There is a difference.

In time past,, God requires sacrifice and offerings.. These required killing.. but not murder. 

Killing (by stoning) was a punishment for some crimes.. and killing in war or self defense is also not murder.

So yes, it does make a difference.

----------


## Ronin Truth

> NO.. it is not.. The command was *Don't Murder*. But killing was sometimes a requirement. There is a difference.


Then why do about a bazillion Bibles clearly state, "Thou shalt not kill"?  When you stop and really think about it, a billion+ jews and Christians stopping killing just might have some positive examples effects on the Muslims and Hindus, etc. kiiling too.  

Wars would be pretty tough to carry out without the killing.  

When Jesus returns do you really think he'll be OK with, "Thou shalt not murder"?

----------


## otherone

> You are the one deciding to go with the English mistranslation because you prefer it and its convenient.
> 
> Ironic for a guy with "truth" in his username.


Yah.  I'm guessing the amount of bibles that Ronin printed is ZERO.  Where do you think he got the "crazy" idea that "kill" means "kill"?

----------


## otherone

> Then why do about a bazillion Bibles clearly state, "Thou shalt not kill"?  When you stop and really think about it, a billion+ jews and Christians stopping killing just might have some positive examples effects on the Muslims and Hindus, etc. kiiling too.  
> 
> Wars would be pretty tough to carry out without the killing.  
> 
> When Jesus returns do you really think he'll be OK with, "Thou shalt not murder"?


http://en.wikipedia.org/wiki/Thou_shalt_not_kill

----------


## Ronin Truth

> http://en.wikipedia.org/wiki/Thou_shalt_not_kill


http://en.wikipedia.org/wiki/Golden_Rule

----------


## otherone

> http://en.wikipedia.org/wiki/Golden_Rule


We don't need no steenkeeng wiki:

----------


## pcosmar

> Then why do about a bazillion Bibles clearly state, "Thou shalt not kill"?  When you stop and really think about it, a billion+ jews and Christians stopping killing just might have some positive examples effects on the Muslims and Hindus, etc. kiiling too.


If they stopped the Murder is would be good.

But the same God commanded that certain crimes be punished by death. He also commanded the killing of sacrifices.

And the eating of meat. Hard to eat a cow that is still alive..

I would think that even the slow witted could grasp this.

----------


## Ronin Truth

> If they stopped the Murder is would be good.
> 
> But the same God commanded that certain crimes be punished by death. He also commanded the killing of sacrifices.
> 
> And the eating of meat. Hard to eat a cow that is still alive..
> 
> I would think that even the slow witted could grasp this.


Weren't you just recently lecturing me about my thinking that my understanding and wisdom was greater than God's?

In a very consistent similar vein, what are the greatest commandments of Jesus?
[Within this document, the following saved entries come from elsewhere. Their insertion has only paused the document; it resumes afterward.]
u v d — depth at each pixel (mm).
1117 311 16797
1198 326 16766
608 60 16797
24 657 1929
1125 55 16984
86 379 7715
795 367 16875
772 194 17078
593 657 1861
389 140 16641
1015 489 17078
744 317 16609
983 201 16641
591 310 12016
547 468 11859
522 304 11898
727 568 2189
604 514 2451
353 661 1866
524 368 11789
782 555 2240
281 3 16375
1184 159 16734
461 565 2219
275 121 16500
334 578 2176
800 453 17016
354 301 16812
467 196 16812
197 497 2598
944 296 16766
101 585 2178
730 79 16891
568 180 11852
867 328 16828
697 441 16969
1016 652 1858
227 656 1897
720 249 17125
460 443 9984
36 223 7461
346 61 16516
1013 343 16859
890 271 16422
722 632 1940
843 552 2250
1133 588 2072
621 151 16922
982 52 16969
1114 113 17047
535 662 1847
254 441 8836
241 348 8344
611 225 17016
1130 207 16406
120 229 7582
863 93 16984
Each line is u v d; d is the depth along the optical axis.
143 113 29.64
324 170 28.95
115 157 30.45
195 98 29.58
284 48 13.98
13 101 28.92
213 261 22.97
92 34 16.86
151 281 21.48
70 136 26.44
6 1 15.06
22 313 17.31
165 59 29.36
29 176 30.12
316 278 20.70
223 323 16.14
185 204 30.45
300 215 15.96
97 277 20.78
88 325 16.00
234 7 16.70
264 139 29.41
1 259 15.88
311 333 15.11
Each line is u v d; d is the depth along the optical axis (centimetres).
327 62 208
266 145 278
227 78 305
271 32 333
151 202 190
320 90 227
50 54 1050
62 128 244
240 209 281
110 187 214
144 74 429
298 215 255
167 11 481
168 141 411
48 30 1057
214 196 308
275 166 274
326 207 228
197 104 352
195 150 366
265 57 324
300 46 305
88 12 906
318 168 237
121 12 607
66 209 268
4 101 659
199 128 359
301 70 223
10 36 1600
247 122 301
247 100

Do any of them involve killing? 

(Trick question)

----------


## Ronin Truth

> You are the one deciding to go with the English mistranslation because you prefer it and its convenient.
> 
> Ironic for a guy with "truth" in his username.


I'm just going with what the sacred *HOLY WORD OF GOD*, says.  You claim mistranslations, take up your concerns and opinions with God, not me. 

How about stealing, adultery, coveting, etc., any quibbles on any of those you'd care to share?

----------


## otherone

> If they stopped the Murder is would be good.
> 
> But the same God commanded that certain crimes be punished by death. He also commanded the killing of sacrifices.
> 
> And the eating of meat. Hard to eat a cow that is still alive..
> 
> *I would think that even the slow witted could grasp this.*


Taking over for Sola, are we?
Oh, and aren't we violating God's commandment by failing to stone adulterers?

----------


## William Tell

> If they stopped the Murder is would be good.
> 
> But the same God commanded that certain crimes be punished by death. He also commanded the killing of sacrifices.
> 
> And the eating of meat. Hard to eat a cow that is still alive..
> 
> I would think that even the slow witted could grasp this.


Exactly, they can grasp this. They are just trolling. The same biblical books that have the 10 commandments also mention capital punishment.

----------


## Ronin Truth

> Exactly, they can grasp this. They are just trolling. The same biblical books that have the 10 commandments also mention capital punishment.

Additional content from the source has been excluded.